Yosemite sequoia grove to receive $24M restoration
YOSEMITE NATIONAL PARK, Calif. — Yosemite National Park officials are moving forward on a $24 million plan to remove parking lots, roads and buildings from Mariposa Grove, an ancient collection of humongous sequoias.
The National Park Service could start work on removing asphalt and a gift shop from the grove in southern Yosemite as early as next summer. The restoration plan, expected to be finalized in December, is meant to help the old trees survive and thrive for future generations of park visitors.
Yosemite botanist Lisa Acree said the trees' ability to reproduce is harmed by the prevalence of asphalt beneath their boughs.
“The trees send out thousands of seeds each year, but a lot of them land on asphalt,” Acree told The Fresno Bee.
Parking and traffic would be moved two miles away to the park's South Entrance at Highway 41. During peak visiting times, a shuttle bus will ferry people to the grove.
The plan is to install boardwalks over sensitive areas, so as not to disturb the ecosystem.
An estimated $20 million is expected to be raised by the Yosemite Conservancy, with the remaining $4 million coming from federal funds.

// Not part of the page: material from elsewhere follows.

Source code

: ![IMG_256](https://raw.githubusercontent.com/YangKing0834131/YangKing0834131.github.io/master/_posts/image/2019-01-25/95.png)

Mariposa Grove is an important piece of Yosemite's history: It was included in the Yosemite Land Grant signed by President Abraham Lincoln on June 30, 1864.
It is one of the world's 65 remaining natural sequoia groves.
“This is such a beautiful and important place,” Yosemite spokesman Scott Gediman said. “The restoration project will protect it for future generations.”